I had completed several forms for the appointment that were analyzed by a computer, and we spoke for at least an hour about my issues, the practice, and Western Medicine versus Indian and Chinese medicine. Based on my paperwork, I was having issues with my sugar handling (no surprise there!), my endocrine system and my liver. After discussing my test results, he performed a muscle test, which is based on Chinese medicine. It is designed to test the energy levels in the body to see the strength and weaknesses of the organs. Dan also uses muscle testing to determine what compounds are useful or not useful to the body. It was very unconventional in comparison to what I am used to experiencing at the doctors who practice “Western Medicine”. I wouldn’t have believed what was happening if I hadn’t experienced it myself!
To start the test, I lay down on a table and lifted my right arm, pressing it gently against his left arm. He was pressing and tapping against the muscle of my extended arm, and with his right hand, he was pressing against my organs. If my arm went down, it meant the organ was weak, if it stayed up, the organ was strong. When he got to my stomach, he said, “OH!!” as my arm went down. It was so freaky! ( I had told him earlier that my stomach seemed to be the only organ I wasn’t having trouble with…I guess I was wrong!)

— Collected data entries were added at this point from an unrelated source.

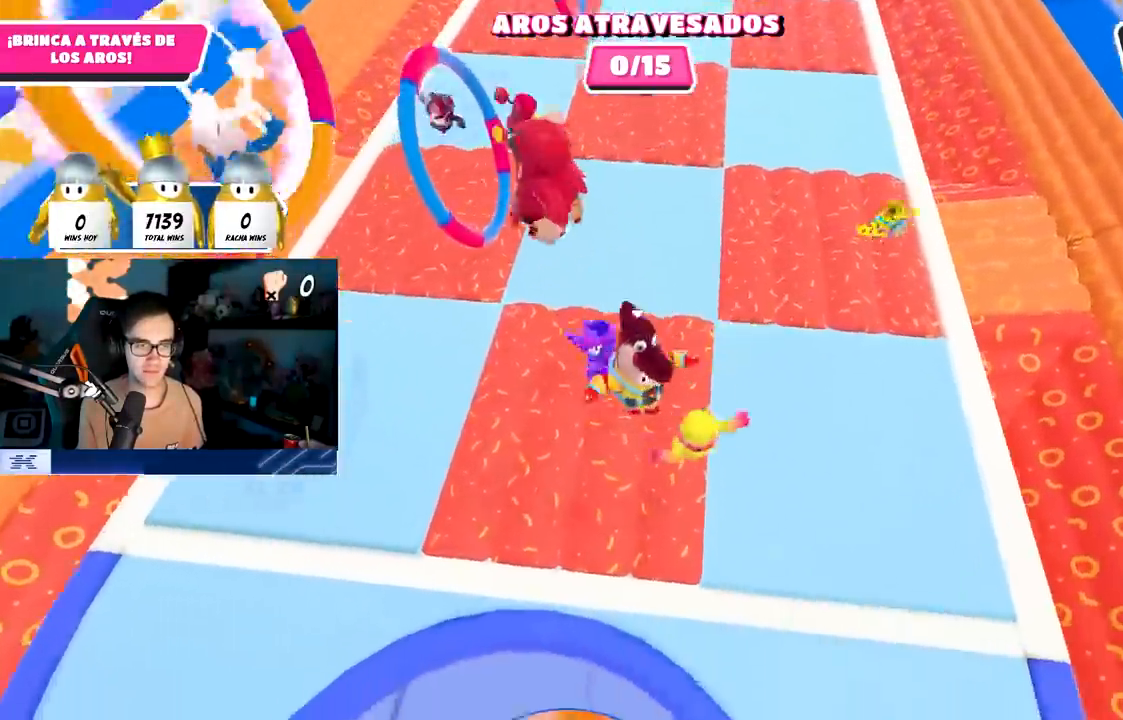
{"buttons": [], "left_stick": "right", "right_stick": "center", "events": [[333, "left_stick", "center"], [400, "left_stick", "right"]]}
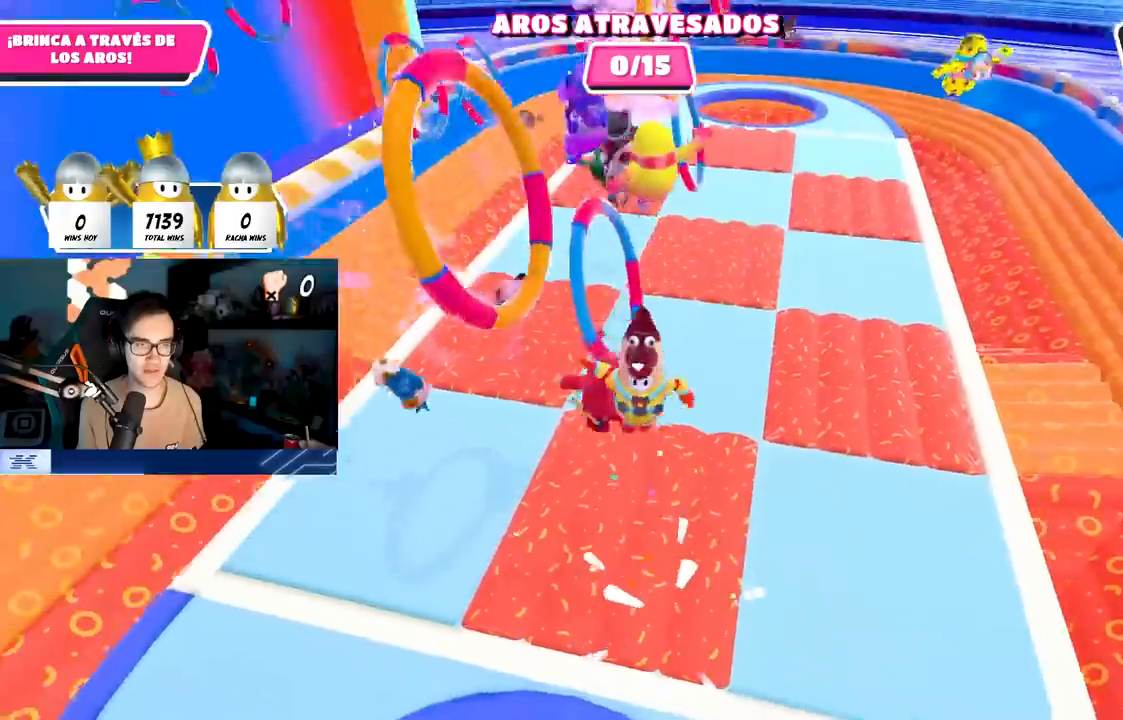
{"buttons": [], "left_stick": "up", "right_stick": "center", "events": [[100, "left_stick", "up"]]}
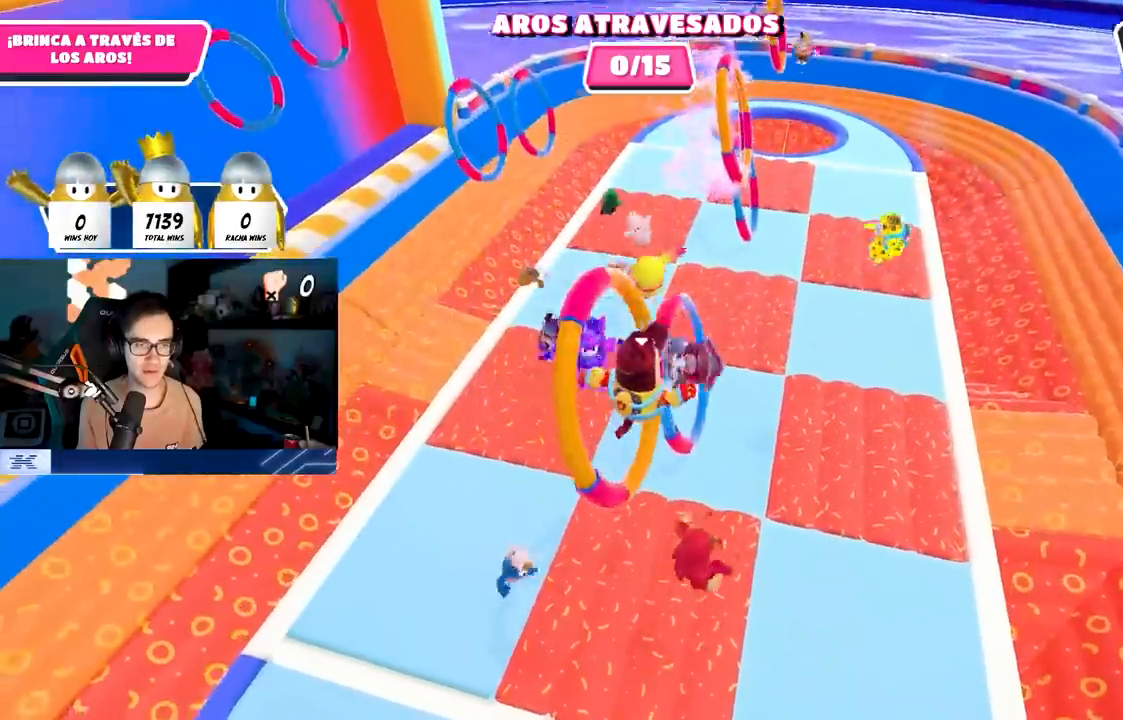
{"buttons": [], "left_stick": "up", "right_stick": "up", "events": [[500, "right_stick", "up"]]}
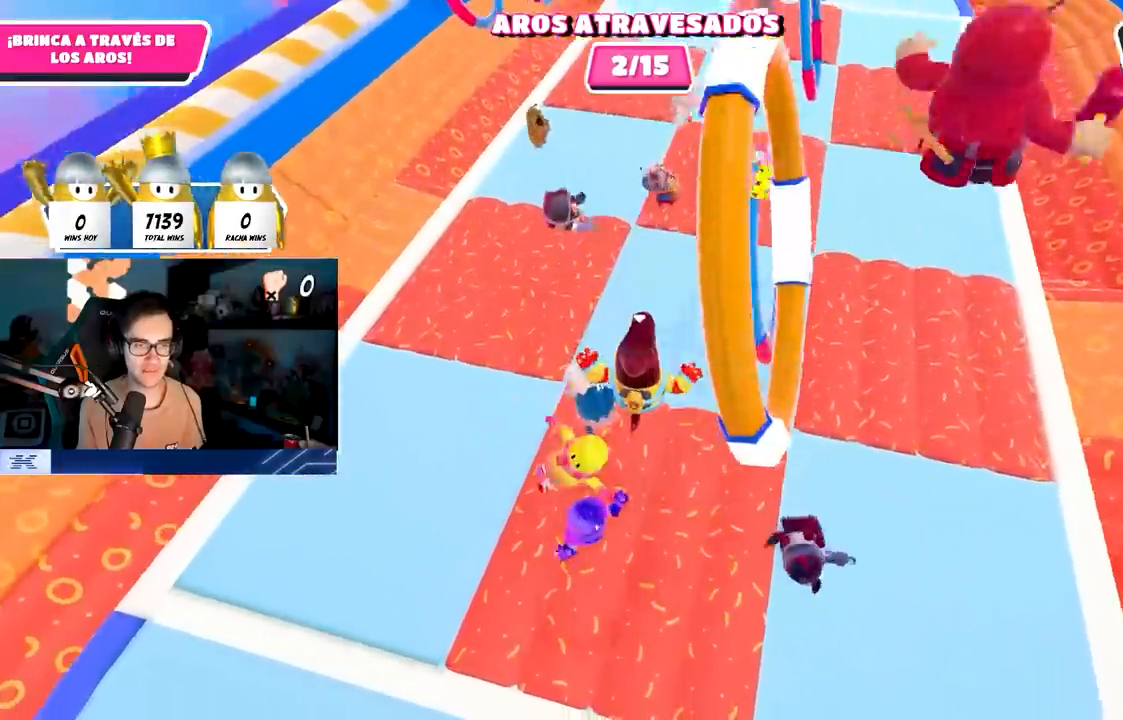
{"buttons": [], "left_stick": "up-right", "right_stick": "center", "events": [[283, "right_stick", "center"], [367, "left_stick", "up-right"]]}
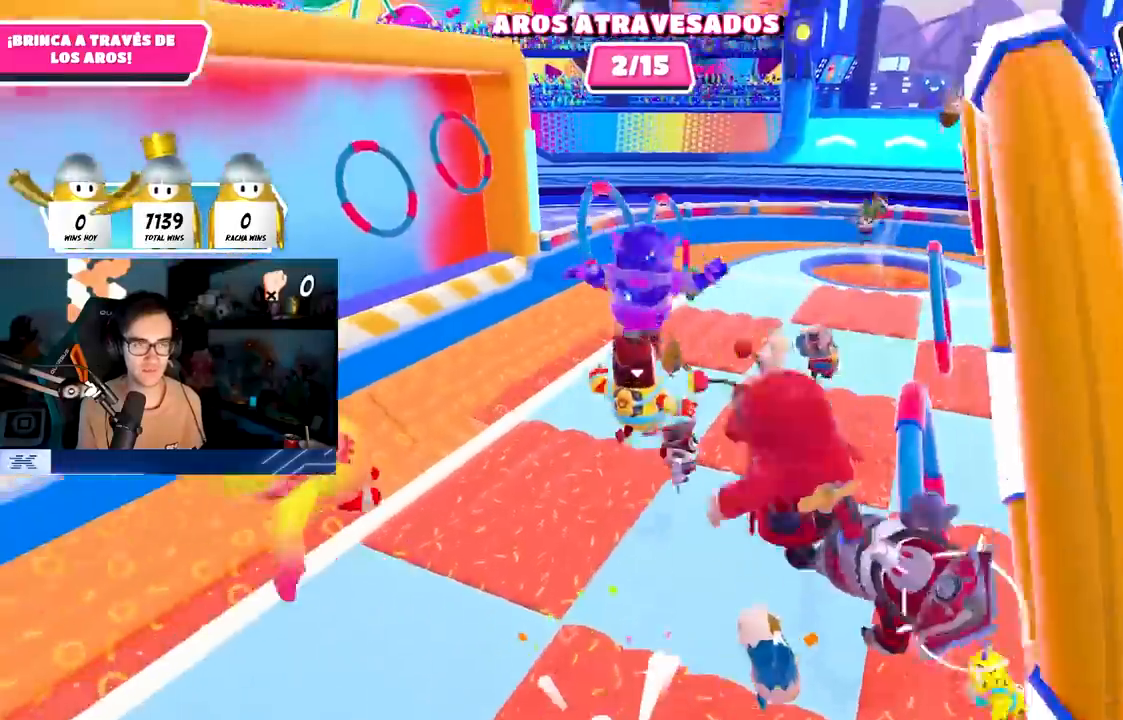
{"buttons": [], "left_stick": "up-right", "right_stick": "center", "events": []}
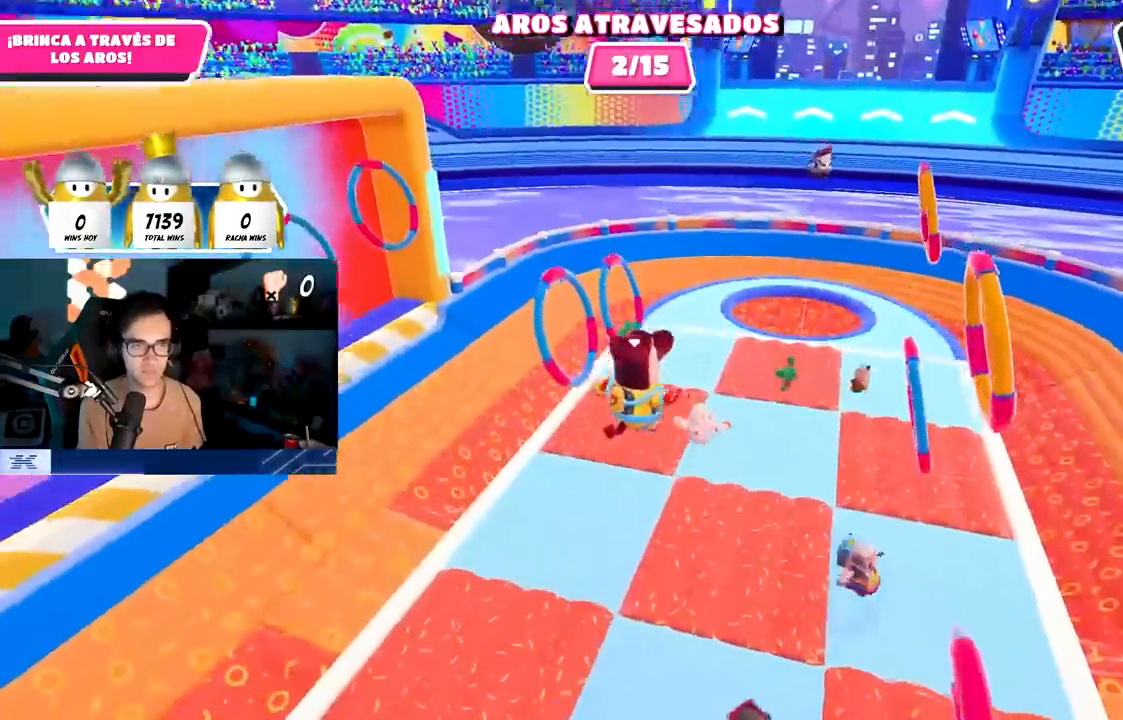
{"buttons": ["SQUARE"], "left_stick": "up-right", "right_stick": "center", "events": [[250, "SQUARE", "down"]]}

He then put little vials of different compounds, minerals, and toxins on my stomach to test my body’s reaction. Again, with different bottles, my body reacted and my arm would either stay stiff or fall down. With a particular one, Actonex, I could actually feel my stomach muscles getting tighter with the vial resting there on my stomach. It was so wild! And my stomach still remained tight several minutes afterwards.
So, after 2 1/2 hours, I walked out of there with three additional supplements to try for my issues with sugar, endocrine system, and liver, and another appointment scheduled for June.
It will be very interesting to see what happens at the next appointment. And I’m looking forward to it.
Maybe I’ll learn something new that continues to challenge my thoughts about medicine and holistic care.